[Your objective]
Each entry below must appear in the output exactly as written.

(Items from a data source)
++++++

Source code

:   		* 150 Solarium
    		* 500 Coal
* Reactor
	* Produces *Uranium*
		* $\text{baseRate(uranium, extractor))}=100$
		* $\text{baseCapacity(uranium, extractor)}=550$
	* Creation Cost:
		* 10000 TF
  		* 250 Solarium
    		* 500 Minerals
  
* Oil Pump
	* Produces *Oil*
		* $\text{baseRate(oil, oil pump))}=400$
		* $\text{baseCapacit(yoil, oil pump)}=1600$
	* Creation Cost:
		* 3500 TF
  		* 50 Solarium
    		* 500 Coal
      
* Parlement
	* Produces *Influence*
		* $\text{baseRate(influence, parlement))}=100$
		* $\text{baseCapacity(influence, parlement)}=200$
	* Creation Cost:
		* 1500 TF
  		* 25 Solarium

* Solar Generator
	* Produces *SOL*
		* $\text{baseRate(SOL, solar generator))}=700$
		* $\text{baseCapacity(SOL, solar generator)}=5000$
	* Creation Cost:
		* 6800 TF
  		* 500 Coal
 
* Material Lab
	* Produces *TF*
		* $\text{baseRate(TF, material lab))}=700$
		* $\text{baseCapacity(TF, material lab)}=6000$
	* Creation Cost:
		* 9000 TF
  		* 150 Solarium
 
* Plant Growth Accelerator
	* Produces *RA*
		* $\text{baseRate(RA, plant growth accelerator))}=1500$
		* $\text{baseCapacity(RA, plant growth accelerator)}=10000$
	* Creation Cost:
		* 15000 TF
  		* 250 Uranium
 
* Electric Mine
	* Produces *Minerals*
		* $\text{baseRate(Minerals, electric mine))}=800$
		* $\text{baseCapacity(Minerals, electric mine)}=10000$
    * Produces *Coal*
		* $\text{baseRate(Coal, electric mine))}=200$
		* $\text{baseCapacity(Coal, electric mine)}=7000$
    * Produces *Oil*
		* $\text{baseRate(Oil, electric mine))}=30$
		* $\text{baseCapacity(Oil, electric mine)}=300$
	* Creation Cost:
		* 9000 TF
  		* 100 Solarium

++++++

[Written solution]
Source code

:   		* 150 Solarium
    		* 500 Coal
* Reactor
	* Produces *Uranium*
		* $\text{baseRate(uranium, extractor))}=100$
		* $\text{baseCapacity(uranium, extractor)}=550$
	* Creation Cost:
		* 10000 TF
  		* 250 Solarium
    		* 500 Minerals
  
* Oil Pump
	* Produces *Oil*
		* $\text{baseRate(oil, oil pump))}=400$
		* $\text{baseCapacit(yoil, oil pump)}=1600$
	* Creation Cost:
		* 3500 TF
  		* 50 Solarium
    		* 500 Coal
      
* Parlement
	* Produces *Influence*
		* $\text{baseRate(influence, parlement))}=100$
		* $\text{baseCapacity(influence, parlement)}=200$
	* Creation Cost:
		* 1500 TF
  		* 25 Solarium

* Solar Generator
	* Produces *SOL*
		* $\text{baseRate(SOL, solar generator))}=700$
		* $\text{baseCapacity(SOL, solar generator)}=5000$
	* Creation Cost:
		* 6800 TF
  		* 500 Coal
 
* Material Lab
	* Produces *TF*
		* $\text{baseRate(TF, material lab))}=700$
		* $\text{baseCapacity(TF, material lab)}=6000$
	* Creation Cost:
		* 9000 TF
  		* 150 Solarium
 
* Plant Growth Accelerator
	* Produces *RA*
		* $\text{baseRate(RA, plant growth accelerator))}=1500$
		* $\text{baseCapacity(RA, plant growth accelerator)}=10000$
	* Creation Cost:
		* 15000 TF
  		* 250 Uranium
 
* Electric Mine
	* Produces *Minerals*
		* $\text{baseRate(Minerals, electric mine))}=800$
		* $\text{baseCapacity(Minerals, electric mine)}=10000$
    * Produces *Coal*
		* $\text{baseRate(Coal, electric mine))}=200$
		* $\text{baseCapacity(Coal, electric mine)}=7000$
    * Produces *Oil*
		* $\text{baseRate(Oil, electric mine))}=30$
		* $\text{baseCapacity(Oil, electric mine)}=300$
	* Creation Cost:
		* 9000 TF
  		* 100 Solarium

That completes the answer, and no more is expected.